The farther end of the cathedral was still unbuilt. A plain brick wall rose where, one day, the sanctuary and high altar would stand. The crossing, just in front of the plain wall, was an airy high space with soaring pillars at each corner. Above Sharpe now was the unfinished dome where a few men worked on scaffolding that climbed each cluster of pillars and then spread about the base of the dome. A makeshift crane was fixed high in the dome’s scaffolding and two men were hauling up a wooden platform loaded with masonry. “I thought you said they’d stopped building,” Sharpe said.

“I suppose they must do repairs,” Lord Pumphrey said airily. He led Sharpe past a pulpit behind which an archway had been built into one of the massive pillars. A flight of steps disappeared downward. “Captain Plummer met his end down there.” Lord Pumphrey gestured at the steps. “I try to feel sorrow at his passing, but I must say he was a most obnoxious man. You wish to descend?”

“Of course.”

“I very much doubt they will choose this place again,” His Lordship said.

“Depends what they want,” Sharpe said.

“Meaning?”

“If they want us dead then they’ll choose this place. It worked for them once, so why not use it again?” He led the way down the stairs and so emerged into an extraordinary chamber. It was circular with a low-domed ceiling. An altar lay at one end of the chamber. Three women knelt in front of the crucifix, beads busy in their fingers, staring up at the crucified Christ as Pumphrey tiptoed to the crypt’s center. Once there he put a finger to his lips and Sharpe assumed His Lordship was being reverent, but instead Pumphrey rapped his cane sharply on the floor and the sound echoed and reechoed. “Isn’t it amazing?” Lord Pumphrey asked. “Amazing,” the echo said, and then again, and again, and again. One of the women turned and scowled, but His Lordship just smiled at her and offered an elegant bow. “You can sing in harmony with yourself here,” Pumphrey said. “Would you like to try?”

Sharpe was more interested in the archways leading from the big chamber. There were five. The center one led to another chapel, which had an altar lit by candles, while the remaining four were dark caverns. He explored the nearest one and discovered a passage leading from it. The passage circled the big chamber, going from cavern to cavern. “Clever bastards, aren’t they?” he said to Lord Pumphrey who had followed him.

“Clever?”

“Plummer must have died in the middle of the big chamber, yes?”

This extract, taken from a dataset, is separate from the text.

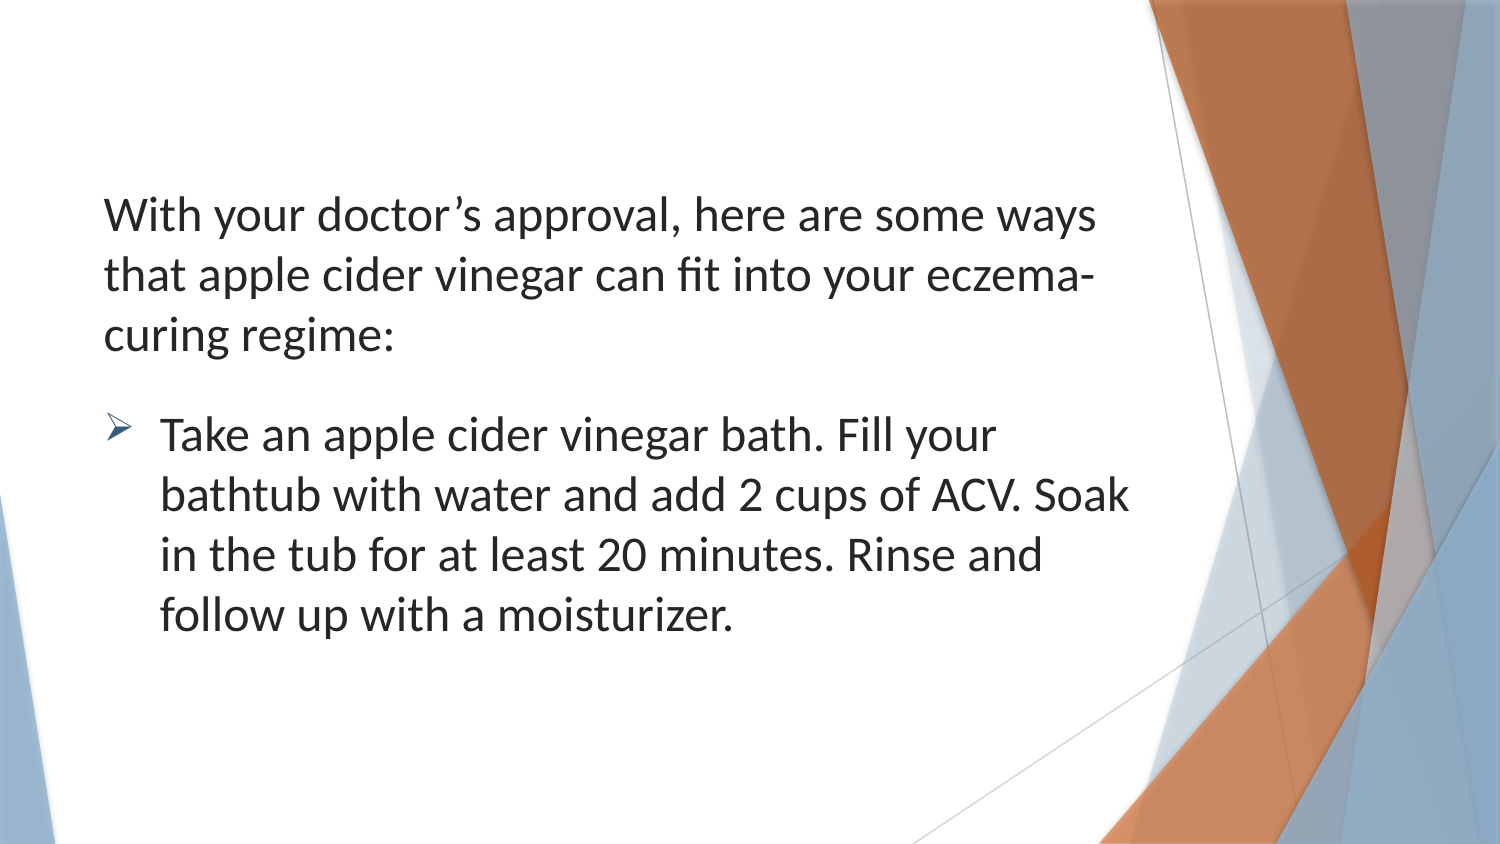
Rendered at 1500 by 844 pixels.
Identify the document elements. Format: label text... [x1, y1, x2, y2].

list With your doctor’s approval, here are some ways that apple cider vinegar can fit into your eczema-curing regime: Take an apple cider vinegar bath. Fill your bathtub with water and add 2 cups of ACV. Soak in the tub for at least 20 minutes. Rinse and follow up with a moisturizer. [88, 173, 1147, 682]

“That’s where the blood was, certainly. You can still see it if you look carefully.”

“And the bastards must have been in these side chambers. And you can never tell which one they’re in because they can go around the passage. There’s only one reason for meeting in a place like this. It’s a killing ground. You’re negotiating with the bastards? You tell them to meet us in a public place, in daylight.”